Catherine Mia Hill sued Owen Hughes, the principal of Beesley and Hughes Lawyers, over repeated harassment which spanned from July to October 2015.
The harassment included repeated email requests for a relationship, uninvited hugging and twice entering her bedroom while they were on a work trip in Sydney.
He denied his conduct amounted to sexual harassment, but Judge Salvatore Vasta found he "unequivocally" had in his judgment, handed down last week before the Federal Circuit Court in Brisbane.
Ms Hill began working as a paralegal with Hughes' firm in May 2015.
The court heard the mother-of-two was "cognisant that there weren't many positions available for junior solicitors in the Northern Rivers region" and wasn't in a position to relocate.
She was therefore in a vulnerable position when Hughes began his "impassioned plea" for romance, during which he "intertwined the betterment of (Ms Hill's) employment ... with her commencing a relationship with him".
Ms Hill repeatedly asked her boss to cease the inappropriate messages, the court heard.
Hughes had claimed his employee was "flirty and coquettish" with him and denied she had asked him to stop throughout the course of her employment.
But the court heard Ms Hill was "forthright and honest in her evidence" while Hughes "tried to obfuscate matters a number of times and often refused to answer direct questions".
At one point, he'd blamed Champix, a medication for nicotine addiction, for his behaviour.
"(His) evidence bordered on ridiculous when he tried to blame the drug for his loss of control resulting in him writing what he wrote in the various emails to the applicant," Judge Vasta said.
"His eventual evidence was that the drug caused him to be "not in control" in the mornings before work and again after work, but allowed him to be "in control" during the working hours."
Judge Vasta said Hughes, as a solicitor, "not only should know the law, but should conduct himself in a very high standard befitting of his position in society".
"Notwithstanding that (Hughes) considers the behaviour as lacking seriousness, it is my view that the conduct of the respondent is a very grave example of sexual harassment," he said.

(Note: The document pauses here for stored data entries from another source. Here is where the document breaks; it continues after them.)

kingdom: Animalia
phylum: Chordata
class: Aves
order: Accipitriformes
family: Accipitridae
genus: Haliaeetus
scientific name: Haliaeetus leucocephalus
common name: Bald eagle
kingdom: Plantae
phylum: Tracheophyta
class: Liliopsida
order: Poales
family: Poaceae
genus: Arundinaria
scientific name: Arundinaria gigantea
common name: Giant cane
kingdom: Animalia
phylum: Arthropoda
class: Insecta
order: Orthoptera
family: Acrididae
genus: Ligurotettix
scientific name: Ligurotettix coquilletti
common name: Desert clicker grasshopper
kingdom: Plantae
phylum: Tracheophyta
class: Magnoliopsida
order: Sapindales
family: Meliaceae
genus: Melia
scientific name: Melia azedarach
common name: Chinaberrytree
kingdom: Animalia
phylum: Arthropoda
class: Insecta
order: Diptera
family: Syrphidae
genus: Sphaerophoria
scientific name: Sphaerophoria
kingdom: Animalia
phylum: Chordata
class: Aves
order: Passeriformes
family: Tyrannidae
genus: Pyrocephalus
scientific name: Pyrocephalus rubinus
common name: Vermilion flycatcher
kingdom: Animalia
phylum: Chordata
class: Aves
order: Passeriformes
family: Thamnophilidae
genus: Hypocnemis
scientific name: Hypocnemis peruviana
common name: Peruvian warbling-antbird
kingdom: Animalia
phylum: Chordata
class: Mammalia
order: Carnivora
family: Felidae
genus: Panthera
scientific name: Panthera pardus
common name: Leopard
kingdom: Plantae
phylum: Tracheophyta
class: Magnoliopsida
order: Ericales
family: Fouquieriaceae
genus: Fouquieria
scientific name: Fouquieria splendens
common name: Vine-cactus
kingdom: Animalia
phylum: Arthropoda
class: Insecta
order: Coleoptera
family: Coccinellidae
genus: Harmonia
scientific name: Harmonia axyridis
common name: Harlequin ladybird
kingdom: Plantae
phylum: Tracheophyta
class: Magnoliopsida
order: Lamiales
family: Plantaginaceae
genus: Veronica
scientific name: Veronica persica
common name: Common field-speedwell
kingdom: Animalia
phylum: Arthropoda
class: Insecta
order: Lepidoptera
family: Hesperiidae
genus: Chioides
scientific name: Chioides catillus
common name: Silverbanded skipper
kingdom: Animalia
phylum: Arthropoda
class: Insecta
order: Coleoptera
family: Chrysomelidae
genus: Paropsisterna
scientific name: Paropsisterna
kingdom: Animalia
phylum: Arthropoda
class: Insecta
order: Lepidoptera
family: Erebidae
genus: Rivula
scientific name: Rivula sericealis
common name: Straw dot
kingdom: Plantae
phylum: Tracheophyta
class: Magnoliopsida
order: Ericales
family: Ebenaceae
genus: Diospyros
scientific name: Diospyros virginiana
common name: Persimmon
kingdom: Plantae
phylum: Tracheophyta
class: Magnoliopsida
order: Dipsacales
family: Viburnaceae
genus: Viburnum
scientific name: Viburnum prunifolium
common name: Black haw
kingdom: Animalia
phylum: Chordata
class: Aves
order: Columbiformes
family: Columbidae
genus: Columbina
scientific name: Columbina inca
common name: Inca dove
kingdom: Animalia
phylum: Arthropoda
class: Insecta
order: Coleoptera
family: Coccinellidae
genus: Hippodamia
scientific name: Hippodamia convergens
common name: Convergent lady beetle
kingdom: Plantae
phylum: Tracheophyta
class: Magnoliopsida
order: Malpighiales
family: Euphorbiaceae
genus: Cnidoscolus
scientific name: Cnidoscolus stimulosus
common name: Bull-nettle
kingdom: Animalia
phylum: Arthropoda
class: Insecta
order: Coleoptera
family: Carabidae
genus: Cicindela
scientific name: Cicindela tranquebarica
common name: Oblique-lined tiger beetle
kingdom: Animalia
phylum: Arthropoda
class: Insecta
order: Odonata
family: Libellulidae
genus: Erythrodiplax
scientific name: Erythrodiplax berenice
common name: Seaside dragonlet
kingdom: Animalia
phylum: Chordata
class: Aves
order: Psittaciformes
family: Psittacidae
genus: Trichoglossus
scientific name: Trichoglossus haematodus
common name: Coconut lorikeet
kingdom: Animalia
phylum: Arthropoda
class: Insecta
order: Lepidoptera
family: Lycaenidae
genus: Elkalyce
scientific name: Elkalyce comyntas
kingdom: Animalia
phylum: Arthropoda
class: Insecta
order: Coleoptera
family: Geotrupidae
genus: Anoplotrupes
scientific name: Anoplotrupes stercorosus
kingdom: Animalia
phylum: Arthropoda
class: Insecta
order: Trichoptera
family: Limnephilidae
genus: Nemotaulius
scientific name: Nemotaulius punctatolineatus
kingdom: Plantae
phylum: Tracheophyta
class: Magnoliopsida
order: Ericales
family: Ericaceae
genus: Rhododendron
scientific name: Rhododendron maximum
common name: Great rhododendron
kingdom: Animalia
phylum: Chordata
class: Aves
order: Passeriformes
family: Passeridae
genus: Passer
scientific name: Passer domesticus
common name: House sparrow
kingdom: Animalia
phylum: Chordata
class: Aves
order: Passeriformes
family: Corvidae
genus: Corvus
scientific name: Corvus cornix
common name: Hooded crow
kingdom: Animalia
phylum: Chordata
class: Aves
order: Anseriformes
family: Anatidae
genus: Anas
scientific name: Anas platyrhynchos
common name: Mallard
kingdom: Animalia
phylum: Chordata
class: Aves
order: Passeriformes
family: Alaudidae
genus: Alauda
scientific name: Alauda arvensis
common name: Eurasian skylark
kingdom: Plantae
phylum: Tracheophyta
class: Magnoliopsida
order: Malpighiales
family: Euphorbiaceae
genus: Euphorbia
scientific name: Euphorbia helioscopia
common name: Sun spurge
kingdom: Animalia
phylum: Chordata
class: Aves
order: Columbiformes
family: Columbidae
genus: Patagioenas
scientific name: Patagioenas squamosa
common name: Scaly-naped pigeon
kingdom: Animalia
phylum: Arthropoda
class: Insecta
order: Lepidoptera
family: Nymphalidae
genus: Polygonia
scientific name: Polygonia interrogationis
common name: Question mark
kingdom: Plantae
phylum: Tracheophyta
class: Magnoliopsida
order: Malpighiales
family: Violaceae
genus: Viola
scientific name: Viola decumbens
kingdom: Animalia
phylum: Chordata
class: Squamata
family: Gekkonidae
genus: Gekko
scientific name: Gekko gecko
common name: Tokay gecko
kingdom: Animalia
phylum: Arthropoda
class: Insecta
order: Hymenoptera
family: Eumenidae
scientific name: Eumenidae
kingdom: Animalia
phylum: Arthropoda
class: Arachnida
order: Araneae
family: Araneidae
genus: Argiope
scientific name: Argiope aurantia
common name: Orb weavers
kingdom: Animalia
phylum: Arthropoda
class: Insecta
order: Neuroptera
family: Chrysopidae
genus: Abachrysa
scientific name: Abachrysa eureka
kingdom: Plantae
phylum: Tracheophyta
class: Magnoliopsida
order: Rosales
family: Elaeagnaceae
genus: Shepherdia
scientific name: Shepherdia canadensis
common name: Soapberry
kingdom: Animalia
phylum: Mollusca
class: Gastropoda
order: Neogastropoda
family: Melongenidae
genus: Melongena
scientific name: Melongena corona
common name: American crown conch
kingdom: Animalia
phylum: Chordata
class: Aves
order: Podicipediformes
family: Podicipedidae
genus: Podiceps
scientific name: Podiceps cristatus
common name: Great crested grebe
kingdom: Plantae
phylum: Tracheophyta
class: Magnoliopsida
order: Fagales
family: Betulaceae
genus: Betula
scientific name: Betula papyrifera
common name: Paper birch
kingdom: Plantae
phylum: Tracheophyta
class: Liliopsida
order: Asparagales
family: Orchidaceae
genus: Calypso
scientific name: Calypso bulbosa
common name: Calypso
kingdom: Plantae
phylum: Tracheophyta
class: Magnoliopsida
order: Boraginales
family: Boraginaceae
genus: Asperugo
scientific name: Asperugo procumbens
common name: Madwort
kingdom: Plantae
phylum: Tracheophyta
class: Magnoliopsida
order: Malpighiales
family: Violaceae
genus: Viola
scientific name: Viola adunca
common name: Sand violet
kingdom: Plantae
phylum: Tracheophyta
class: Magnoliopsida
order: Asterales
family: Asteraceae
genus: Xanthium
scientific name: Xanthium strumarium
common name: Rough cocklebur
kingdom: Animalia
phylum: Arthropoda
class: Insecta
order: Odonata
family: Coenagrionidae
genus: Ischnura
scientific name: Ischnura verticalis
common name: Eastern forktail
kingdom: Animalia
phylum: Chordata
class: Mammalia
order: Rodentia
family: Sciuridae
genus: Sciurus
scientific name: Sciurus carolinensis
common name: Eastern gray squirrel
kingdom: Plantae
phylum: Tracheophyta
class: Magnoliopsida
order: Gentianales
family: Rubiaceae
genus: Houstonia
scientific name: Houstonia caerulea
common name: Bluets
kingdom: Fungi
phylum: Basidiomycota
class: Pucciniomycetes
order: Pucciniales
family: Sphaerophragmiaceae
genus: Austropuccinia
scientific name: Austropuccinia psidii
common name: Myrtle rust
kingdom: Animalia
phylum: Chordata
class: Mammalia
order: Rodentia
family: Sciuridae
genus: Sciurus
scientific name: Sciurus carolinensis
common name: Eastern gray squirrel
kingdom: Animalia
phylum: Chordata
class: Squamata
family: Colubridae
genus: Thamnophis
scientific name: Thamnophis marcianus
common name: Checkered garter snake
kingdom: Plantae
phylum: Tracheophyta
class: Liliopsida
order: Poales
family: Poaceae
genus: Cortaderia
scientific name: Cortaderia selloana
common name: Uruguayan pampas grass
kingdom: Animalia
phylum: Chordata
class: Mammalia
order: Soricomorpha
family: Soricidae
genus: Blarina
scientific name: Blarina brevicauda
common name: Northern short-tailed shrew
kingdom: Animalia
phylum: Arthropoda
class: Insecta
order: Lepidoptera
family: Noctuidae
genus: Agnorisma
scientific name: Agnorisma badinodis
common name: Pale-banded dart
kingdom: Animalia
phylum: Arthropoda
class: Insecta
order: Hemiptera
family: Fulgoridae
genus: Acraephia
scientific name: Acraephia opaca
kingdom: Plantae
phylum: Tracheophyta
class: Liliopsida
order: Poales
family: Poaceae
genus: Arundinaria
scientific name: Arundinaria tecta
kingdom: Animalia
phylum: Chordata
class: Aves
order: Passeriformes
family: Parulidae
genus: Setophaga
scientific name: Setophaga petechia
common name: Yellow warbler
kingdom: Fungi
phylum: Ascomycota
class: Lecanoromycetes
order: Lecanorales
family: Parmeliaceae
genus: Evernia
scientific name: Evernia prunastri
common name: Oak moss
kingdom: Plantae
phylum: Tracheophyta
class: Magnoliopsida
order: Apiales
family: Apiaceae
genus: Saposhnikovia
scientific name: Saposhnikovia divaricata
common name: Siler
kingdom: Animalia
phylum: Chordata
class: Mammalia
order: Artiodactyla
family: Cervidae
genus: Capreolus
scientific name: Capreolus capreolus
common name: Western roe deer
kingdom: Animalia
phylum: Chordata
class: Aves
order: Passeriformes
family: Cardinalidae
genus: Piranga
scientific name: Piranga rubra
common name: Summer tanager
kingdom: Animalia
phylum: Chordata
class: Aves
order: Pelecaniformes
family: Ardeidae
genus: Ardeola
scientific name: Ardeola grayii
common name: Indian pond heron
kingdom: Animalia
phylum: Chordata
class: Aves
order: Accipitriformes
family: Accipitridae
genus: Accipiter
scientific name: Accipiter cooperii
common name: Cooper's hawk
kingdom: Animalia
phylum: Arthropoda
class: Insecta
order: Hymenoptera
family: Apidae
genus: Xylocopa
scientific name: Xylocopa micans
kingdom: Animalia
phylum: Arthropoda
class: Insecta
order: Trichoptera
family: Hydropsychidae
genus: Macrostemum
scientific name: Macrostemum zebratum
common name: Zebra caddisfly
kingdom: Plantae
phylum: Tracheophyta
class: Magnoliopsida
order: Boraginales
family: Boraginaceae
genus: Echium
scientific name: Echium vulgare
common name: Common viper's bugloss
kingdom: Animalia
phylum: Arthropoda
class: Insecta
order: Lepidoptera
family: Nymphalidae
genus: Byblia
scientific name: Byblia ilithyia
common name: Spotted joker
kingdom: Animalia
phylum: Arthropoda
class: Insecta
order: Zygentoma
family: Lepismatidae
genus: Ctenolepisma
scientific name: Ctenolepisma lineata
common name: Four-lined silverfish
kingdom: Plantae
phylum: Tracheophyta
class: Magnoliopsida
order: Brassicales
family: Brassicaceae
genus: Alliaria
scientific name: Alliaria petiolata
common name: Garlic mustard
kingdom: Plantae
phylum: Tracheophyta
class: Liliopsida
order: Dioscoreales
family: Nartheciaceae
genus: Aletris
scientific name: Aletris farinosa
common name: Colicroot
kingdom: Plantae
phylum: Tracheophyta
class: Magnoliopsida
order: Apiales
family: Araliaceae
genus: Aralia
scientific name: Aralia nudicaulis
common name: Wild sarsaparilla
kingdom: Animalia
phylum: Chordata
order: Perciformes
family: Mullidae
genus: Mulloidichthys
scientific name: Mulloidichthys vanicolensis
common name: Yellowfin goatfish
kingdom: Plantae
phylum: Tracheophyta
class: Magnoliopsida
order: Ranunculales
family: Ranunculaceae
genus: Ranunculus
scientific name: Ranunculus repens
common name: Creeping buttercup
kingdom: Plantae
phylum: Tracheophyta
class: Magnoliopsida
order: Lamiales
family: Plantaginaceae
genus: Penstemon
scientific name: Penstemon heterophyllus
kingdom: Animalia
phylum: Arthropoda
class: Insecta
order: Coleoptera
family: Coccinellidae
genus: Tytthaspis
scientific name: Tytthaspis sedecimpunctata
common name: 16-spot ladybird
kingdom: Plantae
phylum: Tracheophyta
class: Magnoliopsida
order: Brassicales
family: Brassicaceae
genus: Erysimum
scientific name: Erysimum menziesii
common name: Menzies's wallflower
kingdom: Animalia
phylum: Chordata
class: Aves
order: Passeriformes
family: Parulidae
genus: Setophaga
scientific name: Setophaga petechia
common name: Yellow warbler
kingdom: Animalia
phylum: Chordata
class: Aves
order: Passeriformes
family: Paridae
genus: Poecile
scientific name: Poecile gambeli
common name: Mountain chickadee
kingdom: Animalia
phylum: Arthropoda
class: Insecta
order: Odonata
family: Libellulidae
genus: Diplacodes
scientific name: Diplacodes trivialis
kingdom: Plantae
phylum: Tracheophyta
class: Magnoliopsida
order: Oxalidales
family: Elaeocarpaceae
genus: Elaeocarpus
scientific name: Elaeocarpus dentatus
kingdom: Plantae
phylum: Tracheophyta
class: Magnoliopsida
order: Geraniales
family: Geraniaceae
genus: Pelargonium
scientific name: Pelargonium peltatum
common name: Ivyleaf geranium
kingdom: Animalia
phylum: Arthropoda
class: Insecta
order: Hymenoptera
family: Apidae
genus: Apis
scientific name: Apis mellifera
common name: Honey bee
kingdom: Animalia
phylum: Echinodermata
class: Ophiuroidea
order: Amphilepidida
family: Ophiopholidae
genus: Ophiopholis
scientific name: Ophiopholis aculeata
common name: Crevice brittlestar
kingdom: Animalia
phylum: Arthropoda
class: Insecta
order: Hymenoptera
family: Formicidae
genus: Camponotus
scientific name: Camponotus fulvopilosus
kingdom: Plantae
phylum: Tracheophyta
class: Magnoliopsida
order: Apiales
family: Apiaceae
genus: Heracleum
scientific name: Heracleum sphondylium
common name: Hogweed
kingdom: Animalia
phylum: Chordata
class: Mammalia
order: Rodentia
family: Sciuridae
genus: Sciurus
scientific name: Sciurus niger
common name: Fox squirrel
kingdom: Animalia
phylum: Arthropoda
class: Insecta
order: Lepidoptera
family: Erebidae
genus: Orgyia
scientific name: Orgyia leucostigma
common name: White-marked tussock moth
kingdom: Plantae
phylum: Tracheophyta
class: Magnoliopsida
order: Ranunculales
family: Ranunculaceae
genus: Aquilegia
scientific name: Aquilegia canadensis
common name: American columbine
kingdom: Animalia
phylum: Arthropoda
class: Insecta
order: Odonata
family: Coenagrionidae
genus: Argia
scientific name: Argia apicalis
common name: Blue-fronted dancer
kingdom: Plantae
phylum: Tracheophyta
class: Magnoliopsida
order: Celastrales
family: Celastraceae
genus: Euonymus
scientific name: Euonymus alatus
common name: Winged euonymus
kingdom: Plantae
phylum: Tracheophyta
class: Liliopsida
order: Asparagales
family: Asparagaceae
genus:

He said the harassment was "relentless" and the way Hughes had used private information he obtained while acting as her solicitor in an unrelated matter "for the sole purpose of blackening (her name) in these proceedings" was "despicable".
Ms Hill's solicitor, Nathan Job from Somerville Laundry Lomax, said his client was pleased with the result.
"Most importantly Ms Hill is hopeful that the decision sends a clear message that sexual harassment, in any form, will not be tolerated and that employers should ensure that appropriate mechanisms are put in place to prevent and stop such conduct occurring in the workplace," Mr Job said.
Note: Mr Hughes has indicated he intends to appeal the court's decision in this matter.